Curious Problem Solvers Meet THE CAR

CTE Students

Quint Dunlap is still teaching, however he is now heading up Automotive Systems Technology at Montgomery Community College. After lengthy stints at both the middle school and high school levels in Montgomery County, Mr. Dunlap is reconnecting with many of his former students at the new Joseph Reese Blair Career and Technical Education Center.

Dunlap’s students are shown here working on the drum brakes of his 1961 F-100. Classic vehicles kept things simple, with no computers or complicated wiring, allowing students to get truly hands-on and build skills.

“I’m seeing a lot of familiar faces, and when I get that class list with names at the beginning of the semester, I know I am teaching some of these students a second time, now at the college level,” says Dunlap. “It’s been more fun for everybody this time around, because I am a better teacher now, and of course they are more mature students as well. We are hitting the road together in college!”

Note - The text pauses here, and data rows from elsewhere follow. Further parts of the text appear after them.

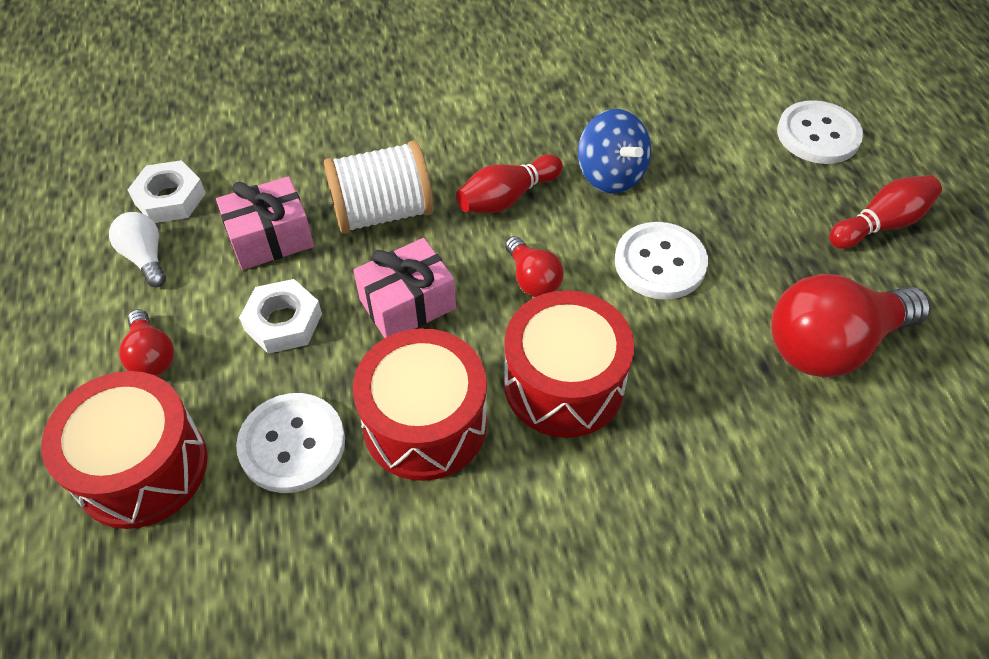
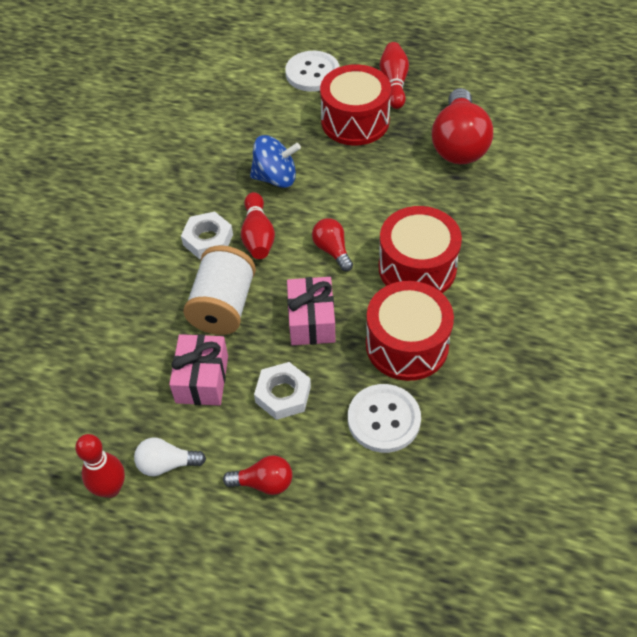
camera: 60 degrees left, 0 degrees up
(99, 226) = (110, 488): none -> red bowling pin
(142, 468) = (355, 511): red drum -> red drum (355, 121)
(170, 198) = (115, 432): white nut -> white nut (208, 240)
(532, 279) = (332, 250): red light bulb -> red light bulb turned 120 degrees counterclockwise
(660, 263) = (359, 186): white button -> none

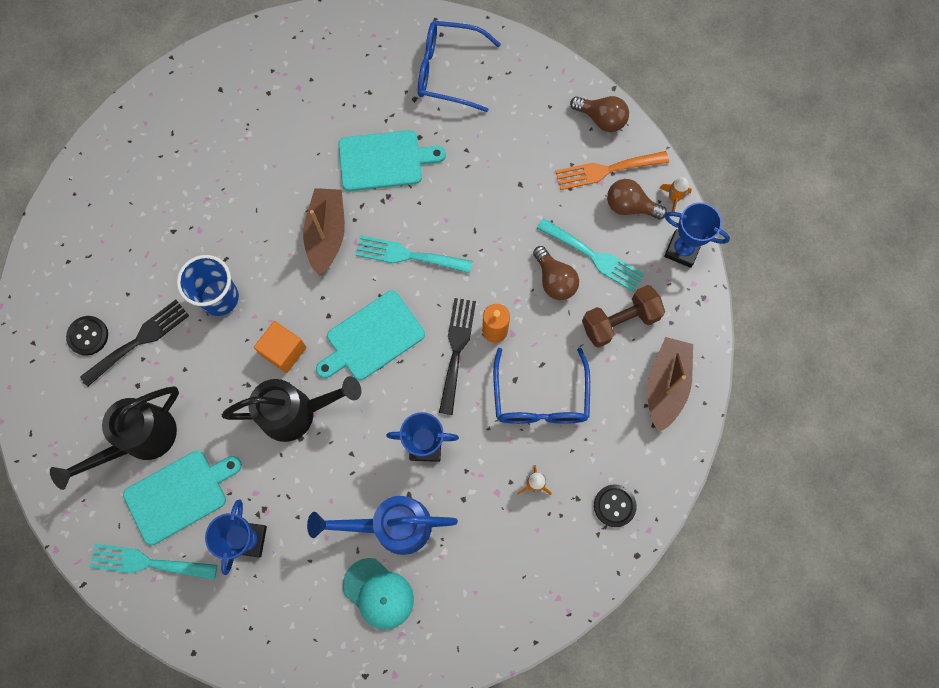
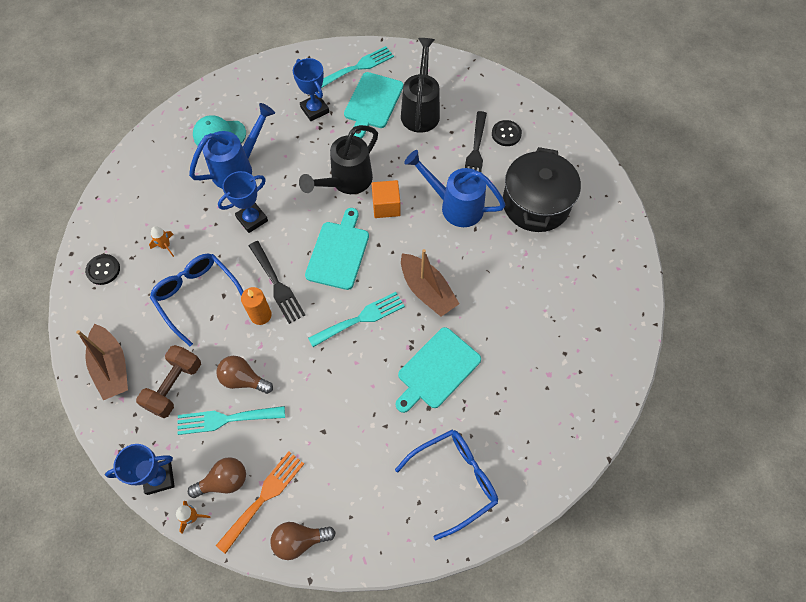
camera: 140 degrees right, 10 degrees down
(145, 238) = (536, 204): none -> black pot
(219, 298) = (454, 205): blue cup -> blue watering can

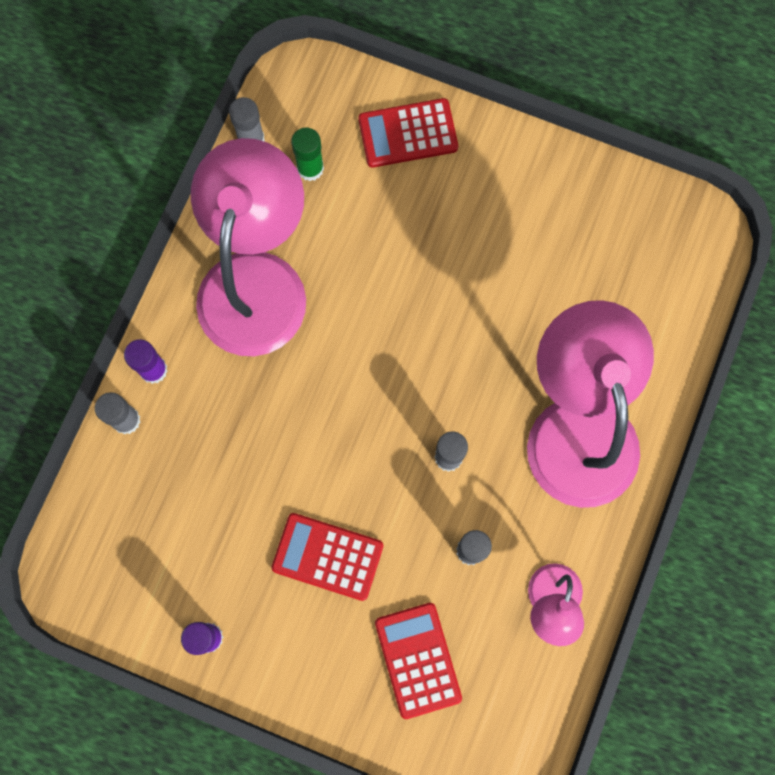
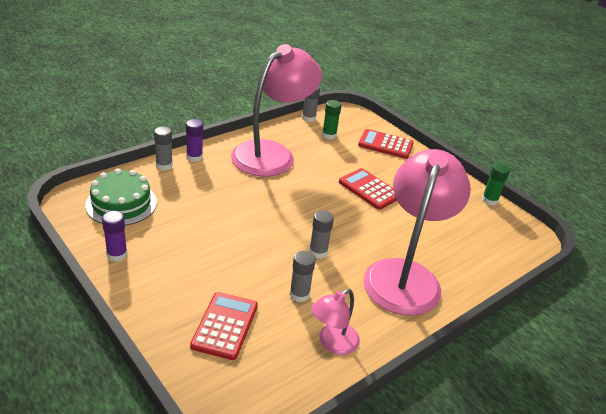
camera: 25 degrees right, 40 degrees down
(135, 542) = (121, 203): none -> green cake
(327, 556) = (214, 256): red calculator -> red calculator (369, 189)
(618, 179) = (489, 200): none -> green glue stick

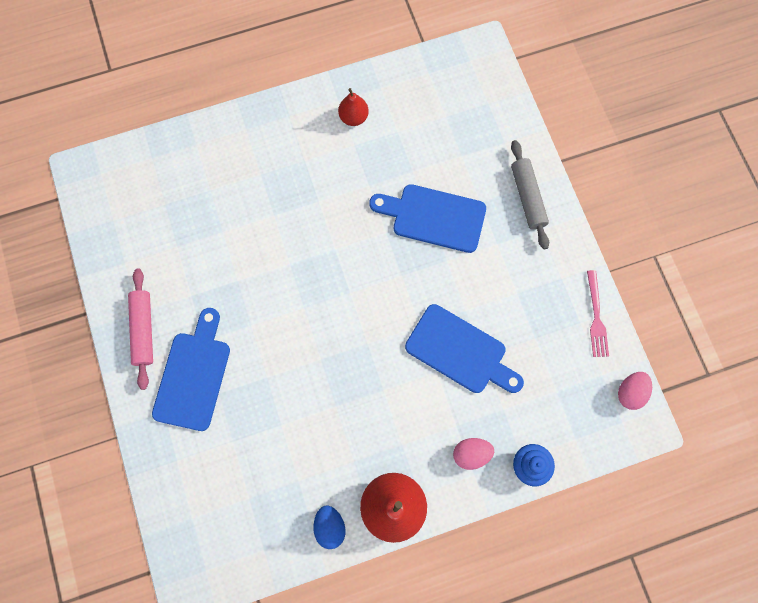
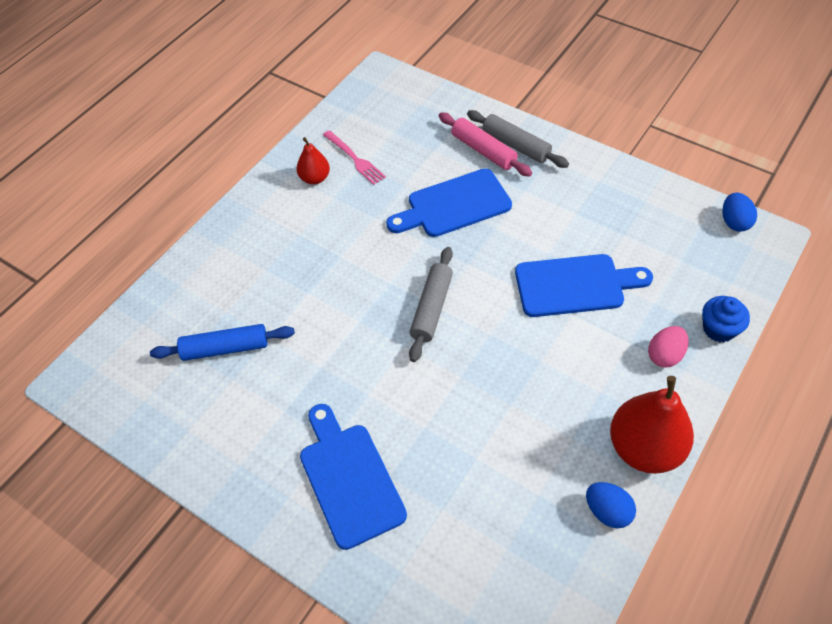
camera: 35 degrees left, 20 degrees down
(144, 330) = (260, 475): pink rolling pin -> pink rolling pin (483, 151)
(189, 218) = (225, 348): none -> blue rolling pin
(345, 292) = (431, 308): none -> grey rolling pin
(596, 317) = (654, 190): pink fork -> pink fork (355, 159)
(630, 392) = (734, 222): pink egg -> blue egg

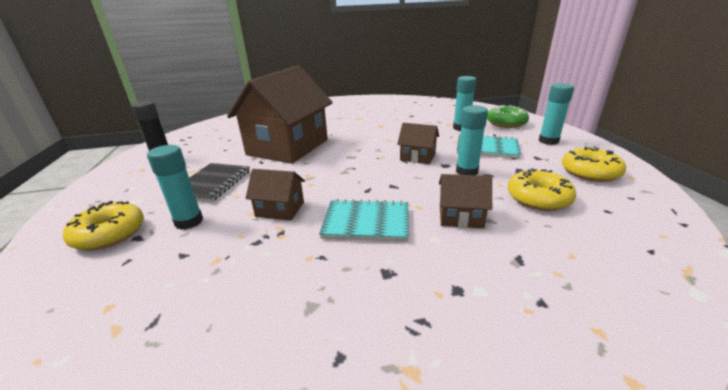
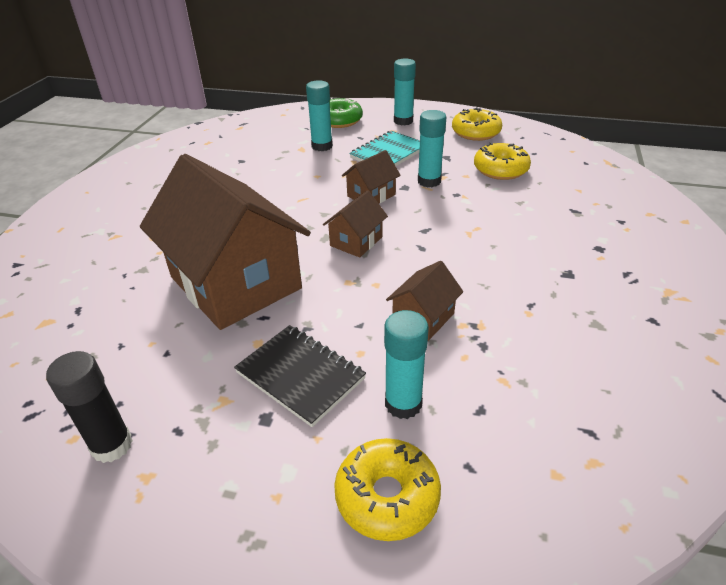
camera: 65 degrees left, 10 degrees up
(366, 222) = (487, 265): turquoise notebook -> none
(460, 217) = (506, 213): brown house -> brown house (356, 241)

The Automotive Systems Technology program is challenging, but incredibly useful. Dunlap’s classes help students develop the skills to repair, service, and maintain all types of automobiles. The curriculum includes instruction in brake systems, electrical systems, engine performance, engine repair, suspension and steering, automatic and manual transmissions and drive trains and even heating and air conditioning systems.

“The great thing about teaching automotive classes is that there really is value for everyone. Some of my students will go on to rewarding careers as automotive technicians, but many just want to change their own oil. Either way, these classes prepare students to understand automobiles, which in turn makes them better mechanically but also better consumers generally. If you know what is going on with your car, you are half way there to fixing it.”

The people who do well in automotive classes (Dunlap has men and women in all his sections) are curious, they aren’t afraid of breaking things (or broken things) and they are problem solvers. Many of his students have been breaking (and fixing) things at home since childhood. Success with small engines like chain saws and lawnmowers has bred young adults with aptitude for repair.

Mr. Dunlap’s classes are full, and one of the reasons for this is the students are working on real cars and trucks. Faculty, staff and even Mr. Dunlap himself offer up vehicles for repair, giving students serious projects as “customers” need to drive these cars safely home after repair.

Mr. Dunlap is among a group of MCC faculty who are reinvigorating the SkillsUSA partnership at the College. SkillsUSA is a career and technical student organization serving more than 395,000 high school, college and middle school students and professional members enrolled in training programs in trade, technical and skilled service occupations. The organization sponsors competitive events around the country each spring, and Mr. Dunlap looks forward to taking MCC teams to compete in Greensboro in the area of automotive maintenance.